Here are five things you might want to say to your grandchildren about the prospect of school-closing weather.

“Honey, back in my day we didn’t have snow days. We had the Donner Party.”

“You know what they say about prayer: There are no atheists in the second grade when flakes start falling the night before a school day.”

“You’ll know there’s no school if you open the front door and hear Beethoven’s Pastoral Symphony. If you hear ‘Peter and the Wolf’ by Prokofiev, it means you have to go.”

“You know that old episode of ‘The Simpsons’ about the adventures of Mr. Plow? That was based on me.”
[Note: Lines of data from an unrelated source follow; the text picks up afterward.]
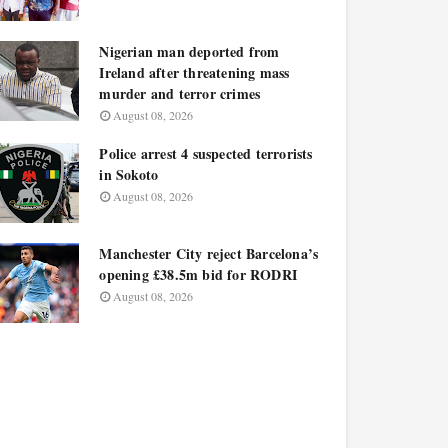
Nigerian man deported from
Ireland after threatening mass
murder and terror crimes
August 08, 2026
Police arrest 4 suspected terrorists
in Sokoto
August 08, 2026
Manchester City reject Barcelona’s
opening £38.5m bid for RODRI
August 08, 2026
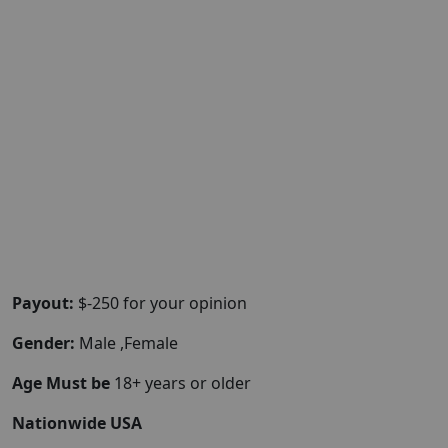
Payout:
$-250 for your opinion
Gender:
Male ,Female
Age Must be
18+ years or older
Nationwide USA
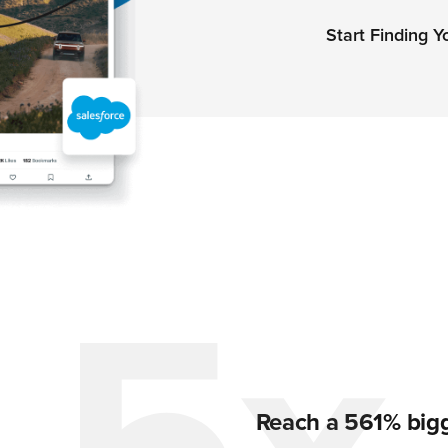
Start Finding 
Reach a 561% bigg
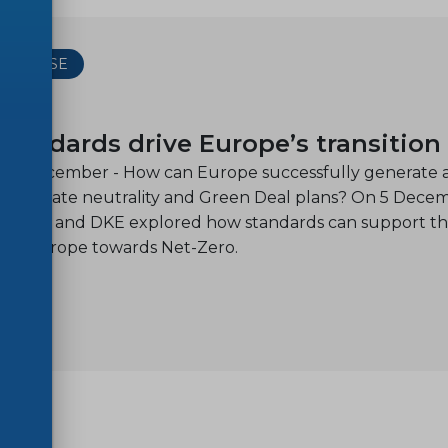
 RELEASE
13
tandards drive Europe’s transition
, 13 December - How can Europe successfully generate a
its climate neutrality and Green Deal plans? On 5 Dece
ELEC, and DKE explored how standards can support the 
on of Europe towards Net-Zero.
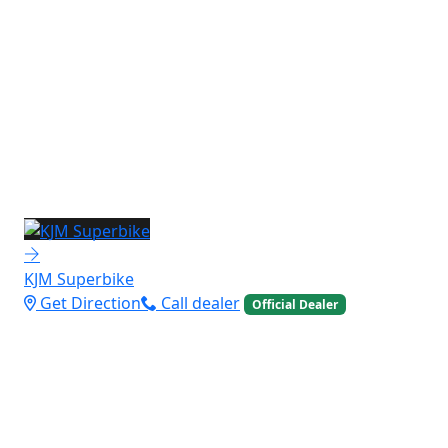
KJM Superbike
Get Direction
Call dealer
Official Dealer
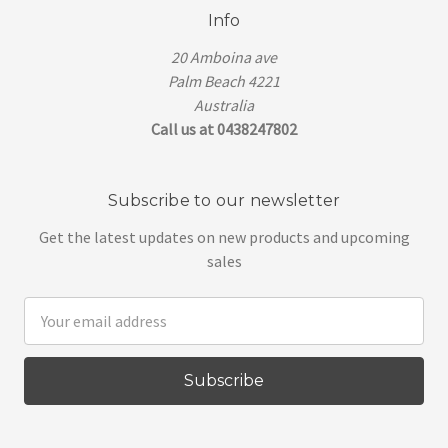
Info
20 Amboina ave
Palm Beach 4221
Australia
Call us at 0438247802
Subscribe to our newsletter
Get the latest updates on new products and upcoming
sales
Email
Address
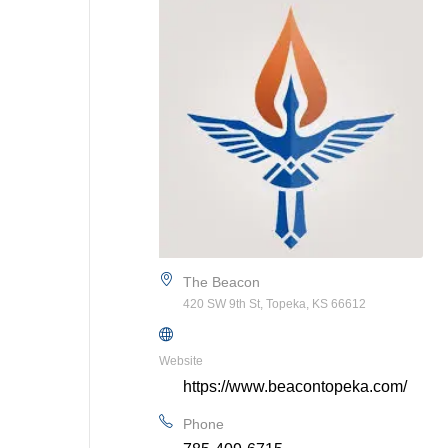
The Beacon
420 SW 9th St, Topeka, KS 66612
Website
https://www.beacontopeka.com/
Phone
“You live in the north, Sweetie. Snow days aren’t like real life.”

Watch your language

I’ve tried more than once to stop swearing. But I have now pretty much given up on succeeding.

Why? It’s because I use computers. They make me say bad words.

When I first started to work for newspapers, I used a typewriter. Yes, that was a long time ago. Gerald Ford was president.

But shortly after that I began writing on computers. My language has gone downhill ever since.

Now I pretty much divide my time between writing and taking repeated steps to save whatever I’m working on. You know, so even if the current document version inexplicably disappears, I’ll have a backup copy.

Last week, even those multiple safeguards failed me. I lost an entire piece and had to start over. I attempted to rewrite it from memory, a maddeningly imperfect process.

Anyway, I bring this up because I want you to know why this column might seem even more disjointed than usual. It’s because I’m stopping every few words to email myself an in-progress version.

What’s your computer horror story?

End note

My favorite stories from the Lewis and Clark journals have to do with the Corps of Discovery’s encounters with astoundingly ferocious grizzly bears as the explorers made their way west.

I’ve always wondered if certain modern bears brag to other bruins about being directly descended from the huge grizzlies that greeted Lewis and Clark.

Probably not. Bears aren’t like people.

But if they were, I’ll bet there would be a lot of eye-rolling and thinking “Oh, here we go again” when the bears who claim to be related to those robust 1800s animals piped up once more with their Lewis and Clark stories.